PRÓLOGO

¿QUIÉN NOS DEVUELVE EL TIEMPO NO VIVIDO?

El primer franquismo, el peor franquismo, el que transcurre desde el final de la Guerra Civil hasta el Plan de Estabilización de 1959, combina dos de las patologías más significativas de las dictaduras: la represión sin piedad de los que considera sus enemigos, y la oscura y viscosa opresión de las sociedades que las padecen. Este libro recoge la historia que se desarrolla en una pequeña sociedad —la de algunos pueblos de Val de San Vicente, en Cantabria— y en un tiempo —desde la década de los cuarenta hasta la segunda mitad de los años cincuenta del siglo XX— que son una muestra de las tendencias represoras y opresoras generalizadas en aquellos años, un período que fue más largo de lo que los historiadores acostumbran a definir como la posguerra.

A diferencia de lo que sucedía en esos momentos en otros lugares de España, la peor represión está aquí, en los lugares de nuestra historia, en carne viva y en su primera fase: la de la violencia directa. La opresión es común a la de otras zonas dominadas por el nacionalcatolicismo más rancio. La España represora y la España opresora en su sentido más literal: «La cruz y la espada de nuevo/ triste recuerdo de España/ se han juntado» (Alberti).
- - - - -
POR HACER
Retoma, por favor, el prólogo sobre el primer franquismo en Val de San Vicente y continúalo después de la cita de Alberti. El material no hace falta para esto.

DATOS
- - - - -
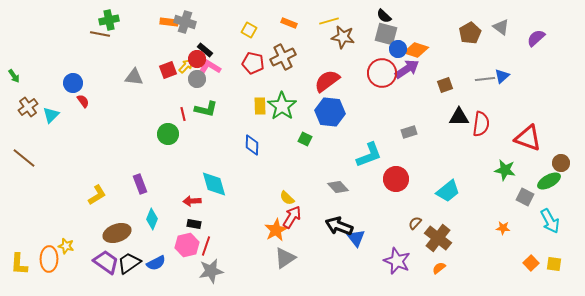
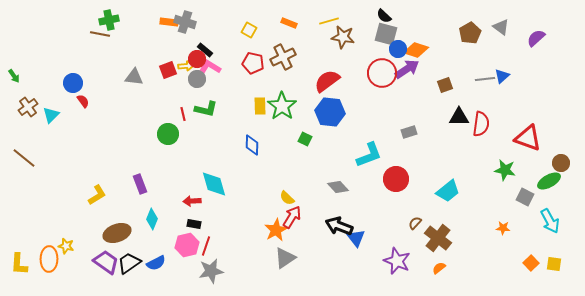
yellow arrow at (186, 66): rotated 42 degrees clockwise
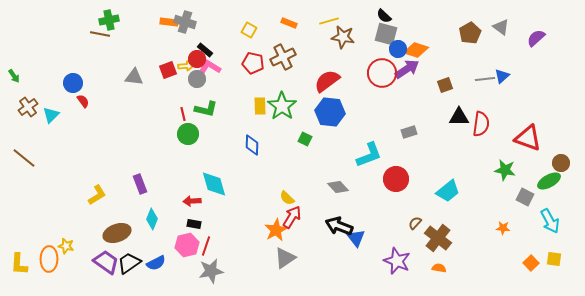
green circle at (168, 134): moved 20 px right
yellow square at (554, 264): moved 5 px up
orange semicircle at (439, 268): rotated 48 degrees clockwise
- - - - -
RESPUESTA ESCRITA
Este es el libro de una periodista, no de un historiador, aunque muchos de los hechos que en él se relatan derivan de fuentes primarias, de los testimonios de los supervivientes y de los documentos desenterrados, que en muchos casos corrigen la historia oficial que se tergiversó en los periódicos de la época con la única versión de la propaganda del Régimen.

El periodismo es el primer borrador de la historia. Para entender lo que hoy sucede es necesario saber lo que ocurrió ayer, y esto se consigue conociendo el contexto: cualquier hecho que no pueda ser puesto en relación con otros llega a ser incomprensible. No he tratado de hacer historia, sino periodismo. Tampoco he hecho literatura; todo lo que se cuenta en estas páginas pertenece a la realidad, aunque algunos elementos, por el surrealismo de sus argumentos y el esfuerzo de sus personajes, pudieran servir para la ficción y el realismo mágico. La única licencia que me he permitido ha sido recrear algunas escenas, algunos episodios de los que ya no quedan testigos directos. Y cuando esto ha sucedido, siempre he basado la reconstrucción y la interpretación en los testimonios de al menos dos o tres familiares o amigos que vivieron o escucharon la historia de boca del personaje desaparecido.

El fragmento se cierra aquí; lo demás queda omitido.